◆ TASK INSTRUCTIONS: Start to finish, write out the entries exactly, leaving the pictures aside.

Stored items:
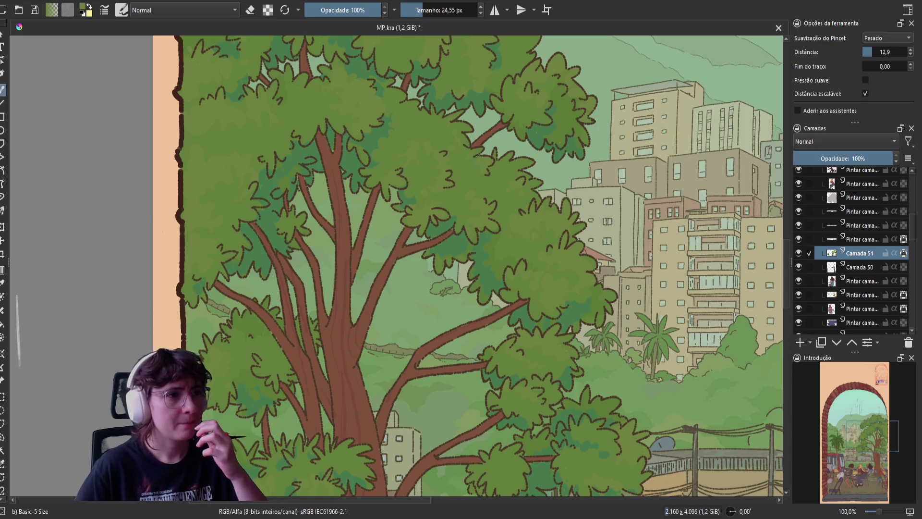
left_click_drag(397, 236, 346, 154)
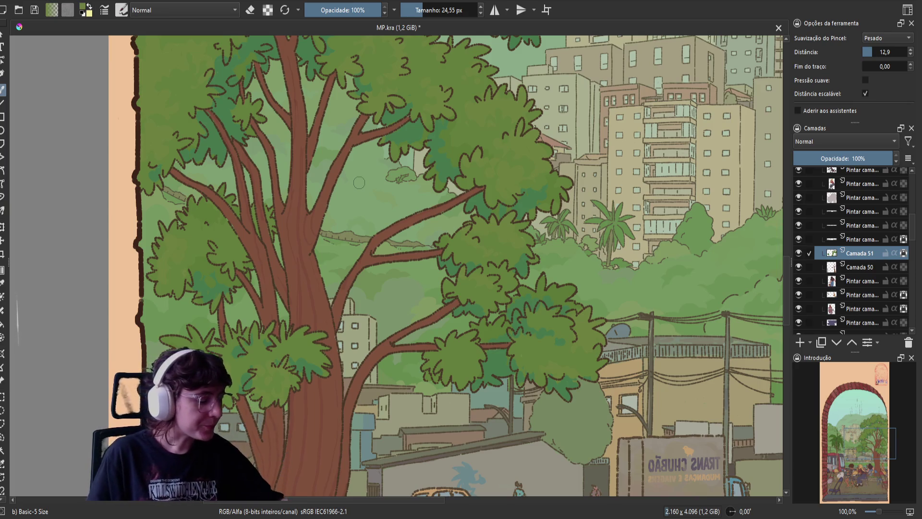
scroll(359, 183, "down", 3)
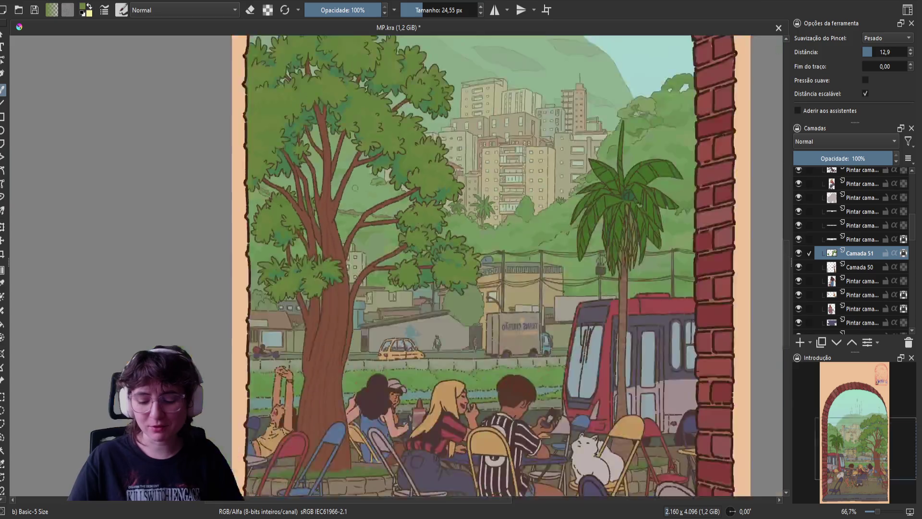
Turn off Mirror View and recentre the whole illustration in the window.
key("m")
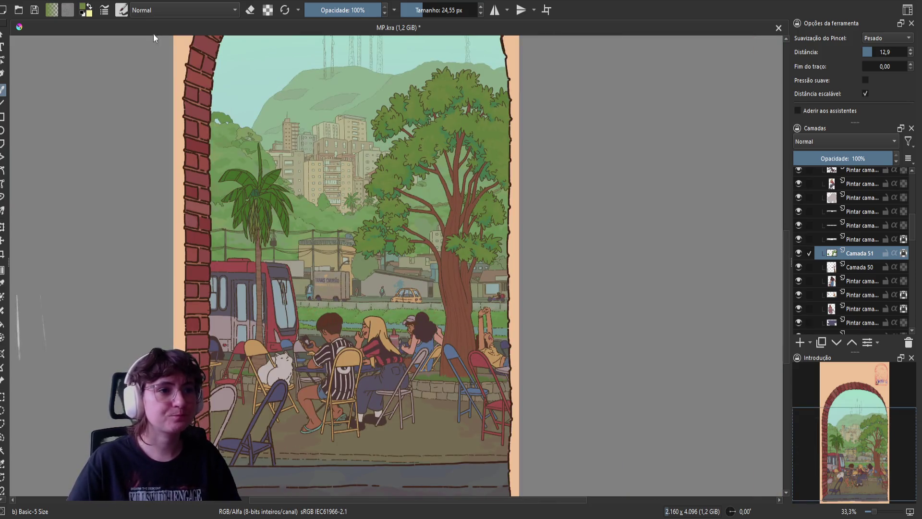
left_click_drag(436, 188, 470, 205)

◆ EXERCISE SOLUTION:
left_click_drag(397, 236, 346, 154)
scroll(359, 183, "down", 3)
Turn off Mirror View and recentre the whole illustration in the window.
key("m")
left_click_drag(436, 188, 470, 205)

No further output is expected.